TO DO
1. In the forum thread on level adjustments, which book is named as the only one that gave remotely fair LAs to monsters?
2. Please copy the stretch of the forum thread on level adjustments from "GreatWyrmGold" through "not that day.".
3. Proceed with the forum thread on level adjustments, writing on from its last post.

DOCUMENT EXCERPT
Soulborn is ... yeah.

For both things, I really want them to be awesome. I can think of several character concepts for Soulborns in particular, and even on the DM side of things putting a couple levels of meldshaper on a Vampire could be amazingly thematic. But mechanically? Blargh.

ZamielVanWeber
2019-05-20, 10:24 AM
A lot of monsters with their printed LAs. The only book that gave remotely fair LAs to monsters is Fiend Folio and that had a severe editing issue so some LAs include hit dice and some don't so sometimes you are just guessing what the LA actually is.

GreatWyrmGold
2019-05-20, 01:31 PM
A lot of monsters with their printed LAs. The only book that gave remotely fair LAs to monsters is Fiend Folio and that had a severe editing issue so some LAs include hit dice and some don't so sometimes you are just guessing what the LA actually is.
Some day, I may tire of linking to Inevitability's level-adjustment-reassignment project (http://www.giantitp.com/forums/showthread.php?518086-The-LA-assignment-archive). Today is not that day.

ZamielVanWeber
2019-05-20, 04:15 PM
Oh I use that all the time, but some DMs will absolutely not for any reason use that so if I play a monster character (outside of a short list) I need to pay out the nose because some designer was like "Bad player! Don't have fun in a game."

Blue Jay
2019-05-21, 08:27 AM
See if you can convince your DM to use Inevitability's level adjustments (http://www.giantitp.com/forums/showthread.php?518086-The-LA-assignment-archive).

Actually, I'm one of the moderators for the online game board I mostly play on, and I already convinced the other moderators to allow it. I even made Reassigned-LA Savage progressions for essentially all the monsters from the MM, and I've started on MM3.


How about the Sleeping Blossom Sprites (http://archive.wizards.com/default.asp?x=dnd/fey/20040718a)? (Still, no LA...)

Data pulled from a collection

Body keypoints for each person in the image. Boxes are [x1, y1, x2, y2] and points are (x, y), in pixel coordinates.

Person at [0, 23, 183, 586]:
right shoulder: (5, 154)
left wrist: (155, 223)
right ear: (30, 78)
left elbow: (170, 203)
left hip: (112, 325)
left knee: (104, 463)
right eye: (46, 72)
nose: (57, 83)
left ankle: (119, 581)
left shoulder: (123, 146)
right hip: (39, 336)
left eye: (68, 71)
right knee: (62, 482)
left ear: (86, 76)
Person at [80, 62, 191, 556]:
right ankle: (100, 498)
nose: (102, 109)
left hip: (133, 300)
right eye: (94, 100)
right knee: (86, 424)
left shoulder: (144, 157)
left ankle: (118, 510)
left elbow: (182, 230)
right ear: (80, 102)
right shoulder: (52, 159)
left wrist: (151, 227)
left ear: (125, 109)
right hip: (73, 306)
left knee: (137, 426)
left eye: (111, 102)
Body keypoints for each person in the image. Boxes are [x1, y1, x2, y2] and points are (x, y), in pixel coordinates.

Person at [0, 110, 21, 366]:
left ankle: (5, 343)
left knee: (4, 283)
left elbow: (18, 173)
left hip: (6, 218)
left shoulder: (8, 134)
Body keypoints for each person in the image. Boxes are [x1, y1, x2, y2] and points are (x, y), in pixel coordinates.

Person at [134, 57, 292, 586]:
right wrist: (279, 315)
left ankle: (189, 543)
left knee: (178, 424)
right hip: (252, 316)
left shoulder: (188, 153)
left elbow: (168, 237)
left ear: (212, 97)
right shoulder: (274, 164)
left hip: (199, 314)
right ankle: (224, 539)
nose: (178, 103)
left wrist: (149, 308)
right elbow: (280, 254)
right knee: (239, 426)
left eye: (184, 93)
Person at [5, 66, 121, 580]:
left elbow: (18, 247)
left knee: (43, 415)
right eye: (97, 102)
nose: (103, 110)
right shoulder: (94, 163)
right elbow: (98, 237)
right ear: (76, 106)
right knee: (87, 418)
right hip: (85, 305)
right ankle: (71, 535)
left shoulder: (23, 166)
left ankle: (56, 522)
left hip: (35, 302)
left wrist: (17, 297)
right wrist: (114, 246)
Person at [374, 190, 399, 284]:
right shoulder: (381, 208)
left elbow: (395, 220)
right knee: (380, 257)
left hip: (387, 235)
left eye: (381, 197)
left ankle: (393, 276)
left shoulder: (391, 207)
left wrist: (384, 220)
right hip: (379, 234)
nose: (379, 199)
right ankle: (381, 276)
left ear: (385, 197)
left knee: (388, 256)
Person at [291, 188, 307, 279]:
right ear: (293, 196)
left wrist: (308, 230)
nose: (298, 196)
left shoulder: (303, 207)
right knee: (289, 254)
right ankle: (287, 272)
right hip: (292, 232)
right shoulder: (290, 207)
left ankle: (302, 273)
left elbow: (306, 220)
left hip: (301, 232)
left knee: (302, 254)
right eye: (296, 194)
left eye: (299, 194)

ANSWERS TO THE EXERCISES
1. Fiend Folio

2.
GreatWyrmGold
2019-05-20, 01:31 PM
A lot of monsters with their printed LAs. The only book that gave remotely fair LAs to monsters is Fiend Folio and that had a severe editing issue so some LAs include hit dice and some don't so sometimes you are just guessing what the LA actually is.
Some day, I may tire of linking to Inevitability's level-adjustment-reassignment project (http://www.giantitp.com/forums/showthread.php?518086-The-LA-assignment-archive). Today is not that day.

3.
Oh, I've never seen that article before. Neat! I mean, I still prefer the shimmerlings, because I like that they're glowing light fairies, but I just want better control over who gets blinded and fascinated.


(ethereal filcher) LA: +0 (http://archive.wizards.com/default.asp?x=dnd/fc/20060224a)!

It's still tough with the Intelligence penalty. I was trying to make a gestalt filcher || spellthief for the thematics, but the most entertaining idea I've built (halfway) is a filcher || rogue that uses two slings.

StevenC21
2019-05-21, 09:37 AM
What differentiates LA -0 and LA +0?

OgresAreCute
2019-05-21, 09:45 AM
Actually, I'm one of the moderators for the online game board I mostly play on, and I already convinced the other moderators to allow it. I even made Reassigned-LA Savage progressions for essentially all the monsters from the MM, and I've started on MM3.

You can't just drop that bombshell and not link it anywhere...


What differentiates LA -0 and LA +0?

+0 means playable as-is with no adjustment necessary, LA -0 means it's too bad to keep up with other characters in its role and needs some help (usually removing some RHD is simple and good).

Kyrell1978
2019-05-21, 10:10 AM
I've always wanted to try out the soul knife (it reminds me of an old Rifts O.C.C. that I liked) but it's just garbage as is.

Blue Jay
2019-05-21, 10:18 AM
You can't just drop that bombshell and not link it anywhere...

I think I've linked it before. It's just the Realm Folded Tavern (https://www.myth-weavers.com/forumdisplay.php?f=33832) group at Myth-Weavers. It's a solid group that's been running for years, and several active characters are using the Reassigned LA's.

I'm hosting the Savage Progressions at a "personal" game forum (also at Myth-Weavers): Here (https://www.myth-weavers.com/showthread.php?t=439808) are the ones for the MM, and here (https://www.myth-weavers.com/showthread.php?t=469470) are the ones for MM3.

GreatWyrmGold
2019-05-22, 01:09 AM
Actually, I'm one of the moderators for the online game board I mostly play on, and I already convinced the other moderators to allow it. I even made Reassigned-LA Savage progressions for essentially all the monsters from the MM, and I've started on MM3.
You might want to stick links to those in your sig. They're pretty cool, even if they're arguably partly derived from Inevitability's work.